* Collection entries
◇ ◇ ◇ ◇ ◇
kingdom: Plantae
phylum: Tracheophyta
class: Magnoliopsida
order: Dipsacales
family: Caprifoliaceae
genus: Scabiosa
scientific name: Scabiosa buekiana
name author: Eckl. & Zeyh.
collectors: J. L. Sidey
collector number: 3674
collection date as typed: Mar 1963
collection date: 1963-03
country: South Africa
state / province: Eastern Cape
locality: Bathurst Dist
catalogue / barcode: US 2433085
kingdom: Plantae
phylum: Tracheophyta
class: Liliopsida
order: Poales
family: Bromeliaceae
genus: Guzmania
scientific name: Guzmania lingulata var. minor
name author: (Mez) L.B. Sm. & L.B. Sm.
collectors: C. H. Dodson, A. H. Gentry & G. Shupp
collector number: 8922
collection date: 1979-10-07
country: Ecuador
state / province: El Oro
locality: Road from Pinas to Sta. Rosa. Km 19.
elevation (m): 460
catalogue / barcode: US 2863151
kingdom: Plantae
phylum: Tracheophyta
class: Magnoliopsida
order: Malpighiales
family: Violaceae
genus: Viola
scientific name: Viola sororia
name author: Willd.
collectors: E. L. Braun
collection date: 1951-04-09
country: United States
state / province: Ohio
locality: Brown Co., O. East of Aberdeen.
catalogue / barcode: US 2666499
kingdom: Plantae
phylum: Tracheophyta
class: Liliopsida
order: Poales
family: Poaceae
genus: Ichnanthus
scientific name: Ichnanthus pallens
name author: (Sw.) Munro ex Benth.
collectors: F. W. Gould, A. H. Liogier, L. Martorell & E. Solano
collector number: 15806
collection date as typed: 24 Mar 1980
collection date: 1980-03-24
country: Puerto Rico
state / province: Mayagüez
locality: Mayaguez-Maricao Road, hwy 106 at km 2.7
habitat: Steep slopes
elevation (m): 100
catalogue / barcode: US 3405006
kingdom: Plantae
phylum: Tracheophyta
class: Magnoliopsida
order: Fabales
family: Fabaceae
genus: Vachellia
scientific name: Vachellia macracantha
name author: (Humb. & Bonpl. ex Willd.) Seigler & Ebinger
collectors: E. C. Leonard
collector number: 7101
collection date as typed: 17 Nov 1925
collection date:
◇ ◇ ◇ ◇ ◇
* WHAT YOU HAVE TO DO
Copy all of the items above line for line, keeping every word and character the same.

* COMPLETE OUTPUT
kingdom: Plantae
phylum: Tracheophyta
class: Magnoliopsida
order: Dipsacales
family: Caprifoliaceae
genus: Scabiosa
scientific name: Scabiosa buekiana
name author: Eckl. & Zeyh.
collectors: J. L. Sidey
collector number: 3674
collection date as typed: Mar 1963
collection date: 1963-03
country: South Africa
state / province: Eastern Cape
locality: Bathurst Dist
catalogue / barcode: US 2433085
kingdom: Plantae
phylum: Tracheophyta
class: Liliopsida
order: Poales
family: Bromeliaceae
genus: Guzmania
scientific name: Guzmania lingulata var. minor
name author: (Mez) L.B. Sm. & L.B. Sm.
collectors: C. H. Dodson, A. H. Gentry & G. Shupp
collector number: 8922
collection date: 1979-10-07
country: Ecuador
state / province: El Oro
locality: Road from Pinas to Sta. Rosa. Km 19.
elevation (m): 460
catalogue / barcode: US 2863151
kingdom: Plantae
phylum: Tracheophyta
class: Magnoliopsida
order: Malpighiales
family: Violaceae
genus: Viola
scientific name: Viola sororia
name author: Willd.
collectors: E. L. Braun
collection date: 1951-04-09
country: United States
state / province: Ohio
locality: Brown Co., O. East of Aberdeen.
catalogue / barcode: US 2666499
kingdom: Plantae
phylum: Tracheophyta
class: Liliopsida
order: Poales
family: Poaceae
genus: Ichnanthus
scientific name: Ichnanthus pallens
name author: (Sw.) Munro ex Benth.
collectors: F. W. Gould, A. H. Liogier, L. Martorell & E. Solano
collector number: 15806
collection date as typed: 24 Mar 1980
collection date: 1980-03-24
country: Puerto Rico
state / province: Mayagüez
locality: Mayaguez-Maricao Road, hwy 106 at km 2.7
habitat: Steep slopes
elevation (m): 100
catalogue / barcode: US 3405006
kingdom: Plantae
phylum: Tracheophyta
class: Magnoliopsida
order: Fabales
family: Fabaceae
genus: Vachellia
scientific name: Vachellia macracantha
name author: (Humb. & Bonpl. ex Willd.) Seigler & Ebinger
collectors: E. C. Leonard
collector number: 7101
collection date as typed: 17 Nov 1925
collection date:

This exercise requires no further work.